Un día los adoquines tomaron la forma del mar. Y ahí, en el Viejo San Juan, fueron testigos, como tantos años, del marullo de miles de mujeres y hombres, niños y ancianos, que se agolparon no sólo en la calle San Sebastián. Durante cuatro días, oleadas de seres anónimos tomaron por asalto la ciudad amurallada. No importó el sol abrasador, pegando en frentes y espaldas, tampoco la garúa nocturna. Mucho menos las filas interminables para llegar o salir con tal de coincidir y responder a esa otra fiesta que es el cuerpo.
Aunque este año las celebraciones estuvieron dedicadas al boxeador Félix “Tito” Trinidad, destacaron las comparsas dedicadas a don Saúl Dávila, el vendedor de azucenas, y al preso político Oscar López Rivera, liderada por su hija Clarissa López, quien estuvo acompañada por una legión de pleneros y sanqueros que le dieron cabal sentido a las exigencias de excarcelación de su padre.
Era sábado en la tarde y en la Plaza de Armas retumbaba el sonido ensordecedor de una música electrónica. Frituras iban y venían, yardas de cervezas, familias enteras, palomas revoloteando en el aire. Algo en la mirada de Clarissa, caminando a paso lento, se hizo eco de todo aquel que aplaudía o simplemente la observaba desde aceras, puertas y balcones. “Oscar en las calles”, se le escuchó a un hombre entre el tumulto.
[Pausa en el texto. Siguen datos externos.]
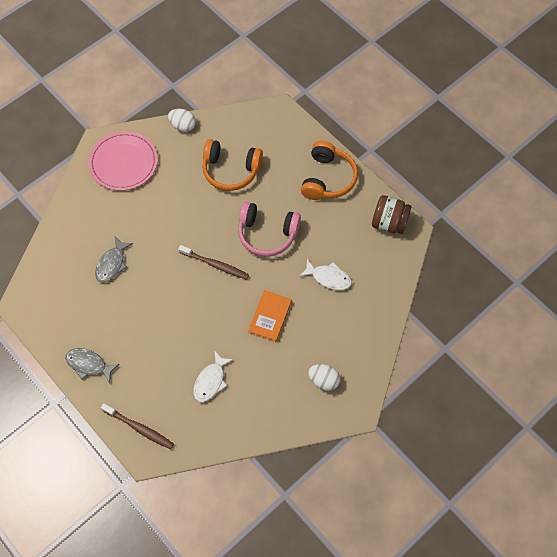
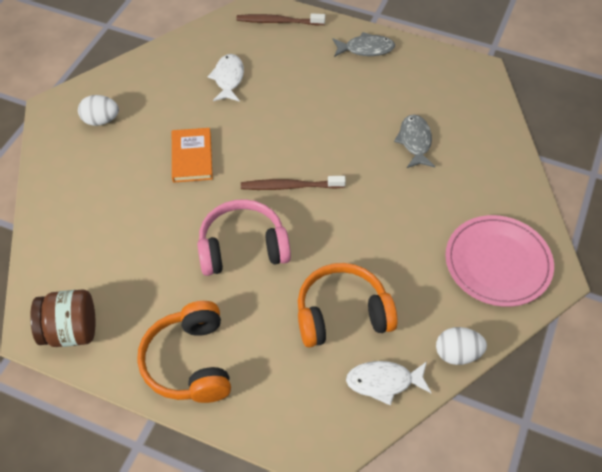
camera: 155 degrees right, 10 degrees down
(329, 277) = (135, 226): white fish -> white fish (383, 382)

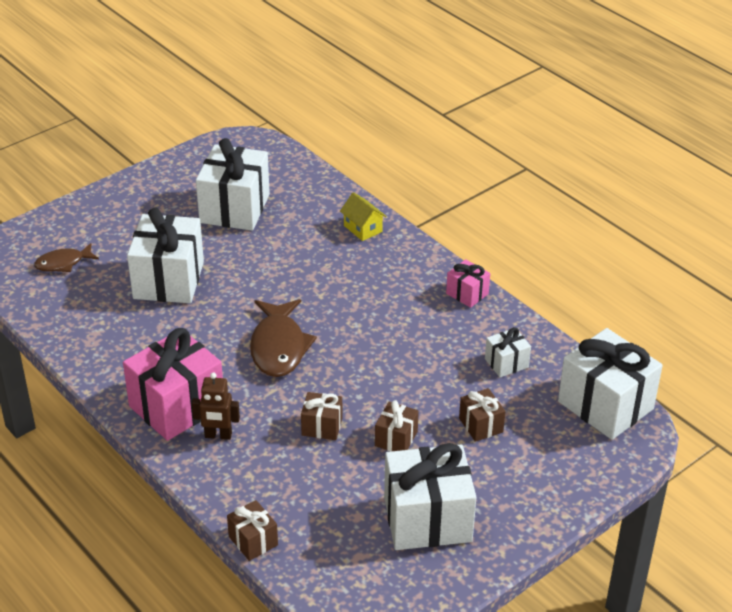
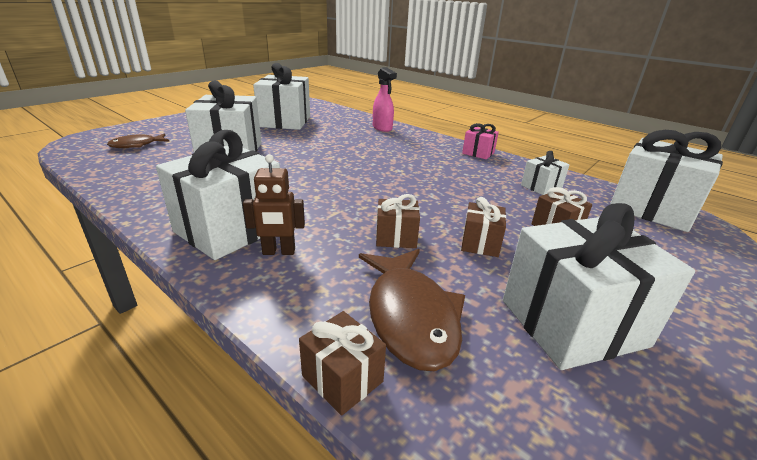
camera: 10 degrees left, 10 degrees down
(177, 406) = (230, 229): pink gift -> white gift
(279, 347) = (334, 184): brown fish -> brown fish (410, 316)
(363, 229) = (382, 128): yellow house -> pink spray bottle

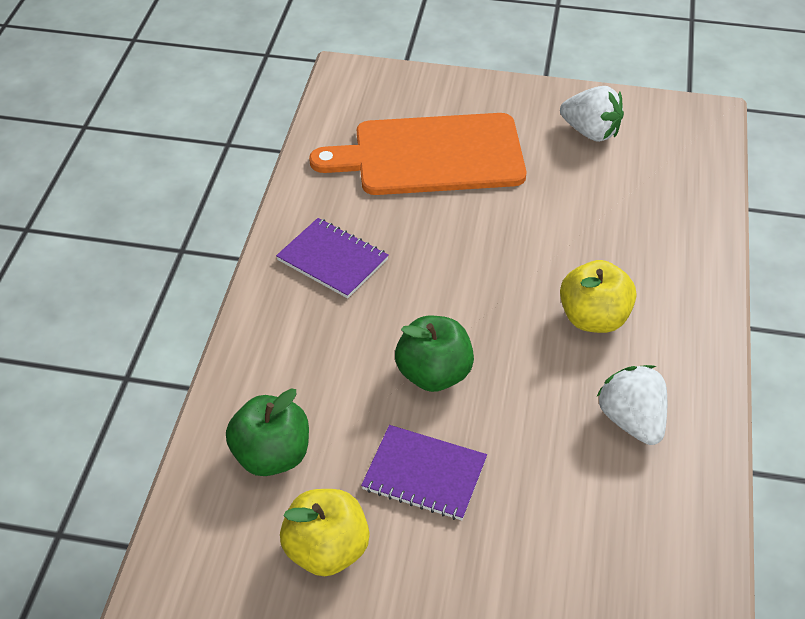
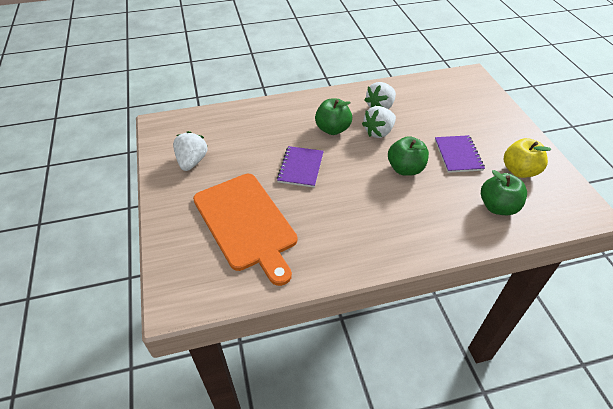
camera: 115 degrees left, 0 degrees up
(332, 260) = (361, 235): purple notebook -> purple notebook (300, 167)
(553, 382) = (378, 132): none -> white strawberry
(593, 318) = (332, 129): yellow apple -> green apple

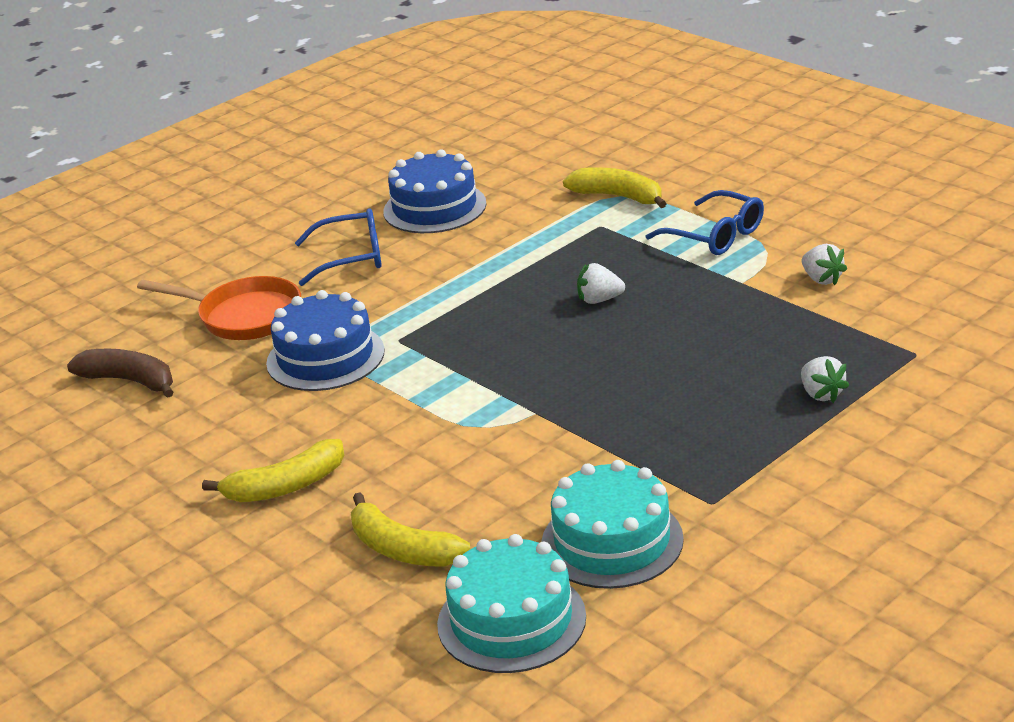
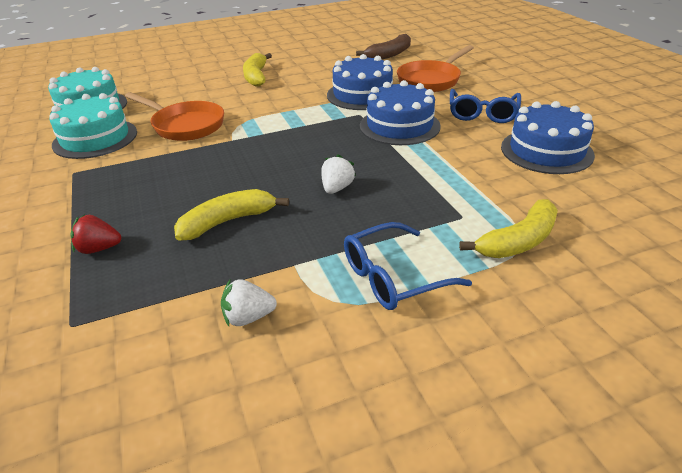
camera: 110 degrees right, 5 degrees up
(402, 549) = (173, 93): yellow banana -> yellow banana (227, 221)
(419, 302) = (399, 126): none -> blue cake
(517, 474) = (185, 125): none -> orange pan
(821, 394) = (99, 249): white strawberry -> red strawberry

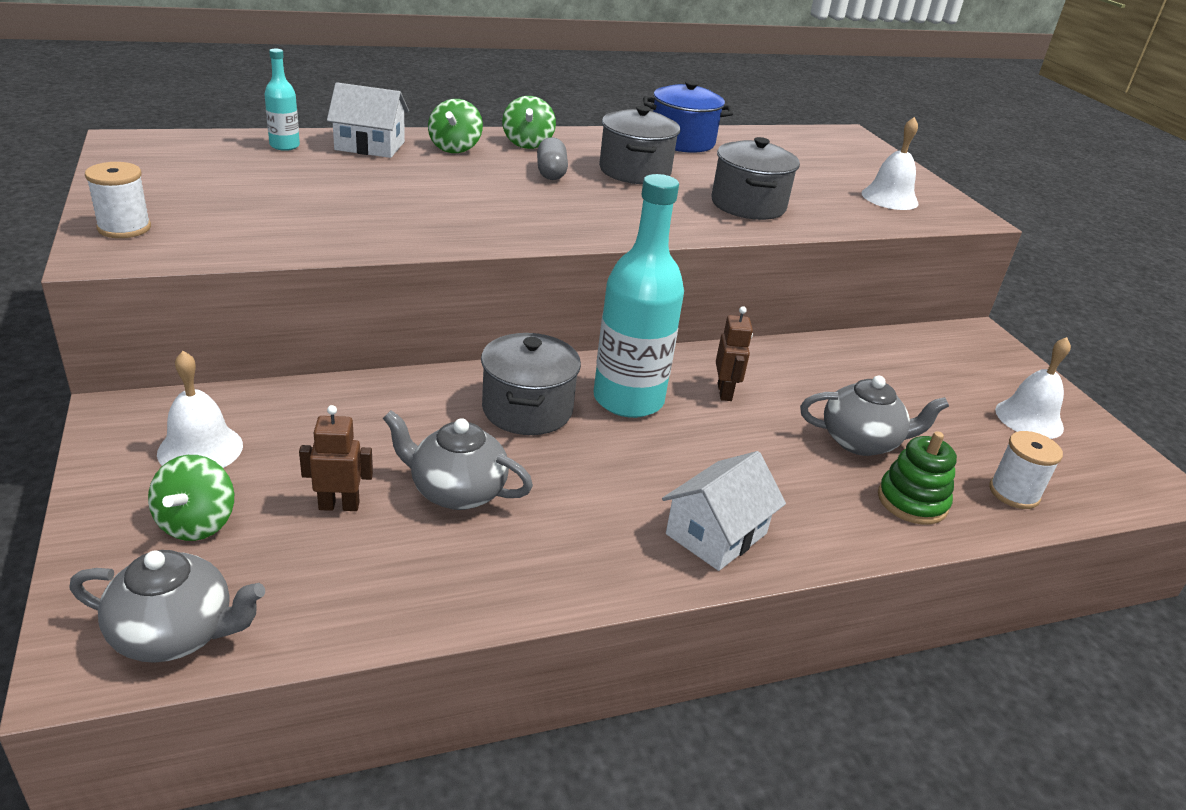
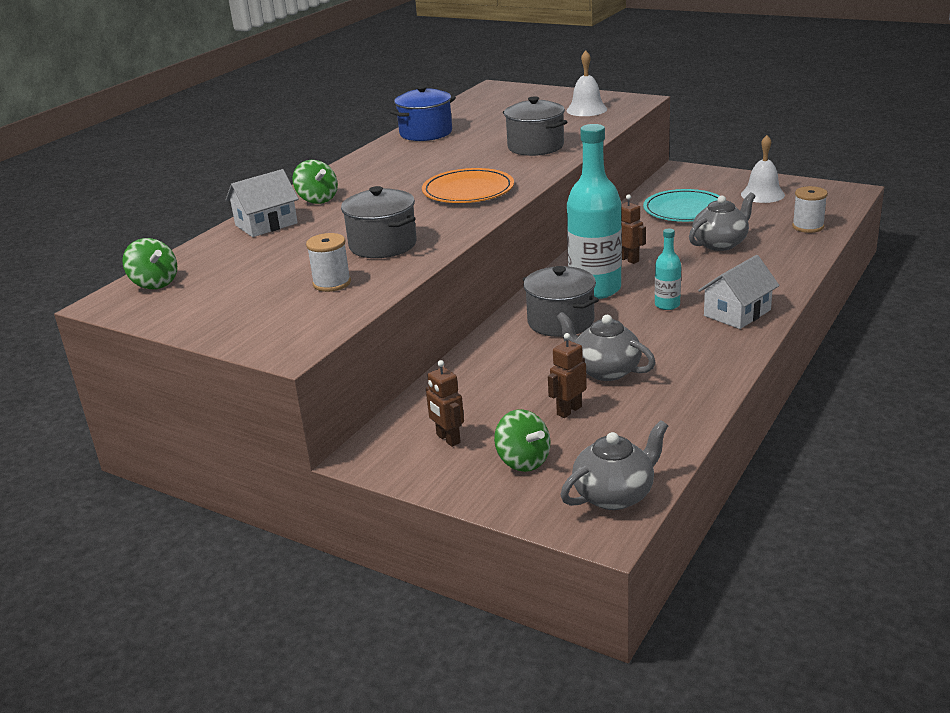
camera: 35 degrees left, 5 degrees down
(124, 228) = (259, 335): white spool -> white spool (332, 283)
(200, 449) = (448, 439): white bell -> brown robot
(284, 146) = (216, 251): turquoise bottle -> turquoise bottle (667, 305)
(456, 491) = (605, 370): grey teapot -> grey teapot turned 60 degrees clockwise
(527, 143) = (350, 176): green spinning top -> green spinning top (154, 283)
(551, 172) = (403, 183): grey capsule -> none
(585, 209) = (468, 190): none -> orange plate
(635, 171) = (443, 160): grey pot -> grey pot (383, 245)
(716, 534) = (737, 313): white house -> white house turned 45 degrees clockwise
(896, 379) = (685, 210): none -> turquoise plate
(912, 501) = (780, 253): green stacking toy -> none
La comparsa llegaría hasta la Plaza del Quinto Centenario donde una niña, junto a Clarissa, lanzó al viento tres palomas blancas que parecieron nacerle de sus manos diminutas.
Más tarde continuaría la música. En todas las calles. Como obedeciendo a los dictámenes del cuerpo. Bombazos, plenazos, salsa y rumba. La noche llegaría. Y con ella intermitentes olas humanas. Un mar picado, demasiado parecido a ese otro mar adoquinado.